Les chercheurs ont prélevé des échantillons provenant de différents niveaux de profondeur de la mer de Beaufort, au nord-ouest du Canada et au nord de l’Alaska, entre 2004 et 2012. Un endroit qui subit d’ailleurs une augmentation accrue de son apport en eau douce, ce qui bouleverse les courants océaniques et la biodiversité locale.
« C’est assez unique comme projet, car c’est l’une des premières études de séries temporelles qui se concentrent sur la diversité microbienne » dans l’océan, souligne M. Walsh. Cette période se démarque notamment parce qu’elle contient deux années, 2007 et 2012, où des records ont été battus en ce qui a trait à la surface glaciale dans l’Arctique — c’est-à-dire deux années où la banquise a atteint des niveaux minimums records.
Des résultats « subtils, mais significatifs »

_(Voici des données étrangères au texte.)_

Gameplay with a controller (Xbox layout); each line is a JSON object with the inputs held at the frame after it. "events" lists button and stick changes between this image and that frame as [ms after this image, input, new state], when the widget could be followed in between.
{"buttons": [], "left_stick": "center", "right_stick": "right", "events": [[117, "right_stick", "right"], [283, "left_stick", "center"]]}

« Ce qu’on a observé, c’est une perte subtile, mais significative de la biodique versité bactérienne dans l’océan Arctique », note David Walsh. Rien de draconien, nuance-t-il, mais ce sont des changements qui méritent d’être soulignés et, surtout, étudiés. D’autant plus c’est l’une des premières études où ces fluctuations dans le temps sont attribuées et liées directement aux changements climatiques, rappelle le chercheur.
À ce stade, il est difficile de déterminer les implications à long terme d’une telle découverte, mais quelques pistes existent. « La prochaine chose à faire, c’est comprendre comment ces changements vont affecter la structure et la fonction de la chaîne alimentaire marine », explique M. Walsh.
À mesure que le réchauffement et l’adoucissement des océans se poursuivront, on remarquera des conséquences de plus en plus concrètes — et néfastes — sur les écosystèmes. L’adoucissement, entre autres, provoque une stratification de l’océan, ce qui pousse des nutriments nécessaires à la photosynthèse dans des couches plus profondes et les rend donc moins accessibles à la surface, où ce processus a lieu.
« À partir de ce moment-là, on peut apercevoir une diminution de la matière organique et de la production d’énergie dans tous les systèmes. Et c’est considérable, parce que c’est cette énergie qui alimente les niveaux supérieurs de la chaîne alimentaire » marine, résume le professeur.
Ce qui se passe dans l’océan Arctique pourrait donc se profiler dans les autres océans de la planète. Pour rappel, le mois de mars dernier a enregistré une moyenne de température de surface des océans record, établie à 21,07 °C. Selon les dernières données de l’observatoire européen pour le climat Copernicus, le mois d’avril semble poursuivre cette tendance, avec des températures marines bien au-delà des derniers records établis dans les vingt dernières années.